The lessons, some of which Musulin suggests could be applied to the current pandemic, include the following:

  • Risk is best understood through a combination of models and mindsets.
  • Complex systems are rife with interconnected risks.
  • Human responses are an important factor, but these are difficult to model.
  • Risk management can address problems that seem intractable.
  • Many risks are global and easily cross international borders.

Proper risk management techniques can manage risks, Musulin said. Among his ideas are to design systems that are resilient and can adapt; look to history to see how new technology could affect old perils, and understand why volatility, not stability, might show the strength of a system.

OECD researcher Wolfrom discussed research into trends in the insurability of major risks. The goal is to understand how “problematic they may be for the insurance market.”

His address focused on three affecting property-casualty insurers: climate change, cyberattacks, and pandemic.

He suggested that a risk was insurable if the cost of underwriting coverage that generates a reasonable profit is less than what people are willing to pay for that coverage. The cost of coverage is a function of the size of the expected loss, the uncertainty of results and the requirements of the suppliers of capital and regulators. (Capital requirements consider the ability of insurers to take advantage of the law of large numbers in building a portfolio of diversified risk.)

Wolfrom provided the following insights about each type of risk.

Climate change  

The expected loss is quantifiable but is growing rapidly. Under climate change, hurricanes seem likely to become more powerful, wildfires seem likely to become more prevalent, and an increase in intense rainfall seems likely to bring more floods.  

The natural catastrophes are well-modeled now, but as the climate changes, uncertainty grows.

It should still be possible to diversify risks, though there is a chance that correlation across territories and risks could increase as the climate evolves.

Cyber attacks

The expected loss will grow as our digital systems grow and become more integrated.

Uncertainty is relatively high because the risk is fairly young and modeling techniques are still new.

Capital needs are significant, and it may be hard to diversify because a single attack can affect systems around the world.

Pandemic

The size of loss from an event is large. There is also uncertainty about frequency; it’s easy to call the current pandemic a one-in-100-year event, but climate change, globalization, and evolving viruses could make it more frequent than that. On the other hand, societies may be able to manage future pandemics better than this one.

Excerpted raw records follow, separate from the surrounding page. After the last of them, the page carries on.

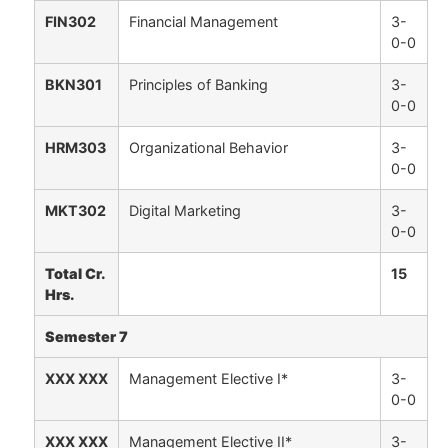
FIN302
Financial Management
3-
0-0
BKN301
Principles of Banking
3-
0-0
HRM303
Organizational Behavior
3-
0-0
MKT302
Digital Marketing
3-
0-0
Total Cr.
15
Hrs.
Semester 7
XXX XXX
Management Elective I*
3-
0-0
XXX XXX
Management Elective II*
3-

Modeling of the key property-casualty pandemic exposure — business interruption coverage — is in early stages.

Capital requirements might be prohibitively high in the case of a truly global outbreak as the global risk cannot be diversified away easily.

Actuaries should have a role in calling attention to these enormous risks, both known and unknown.

 “Part of the reason that actuaries are vital in the global financial system, Musulin said, “is that we are the ones that should be pulling the fire alarm when there are risks that aren’t being mitigated. That’s what we do. We measure risk. We look into the future and we price risk, and we send an economic signal to discourage bad behavior.”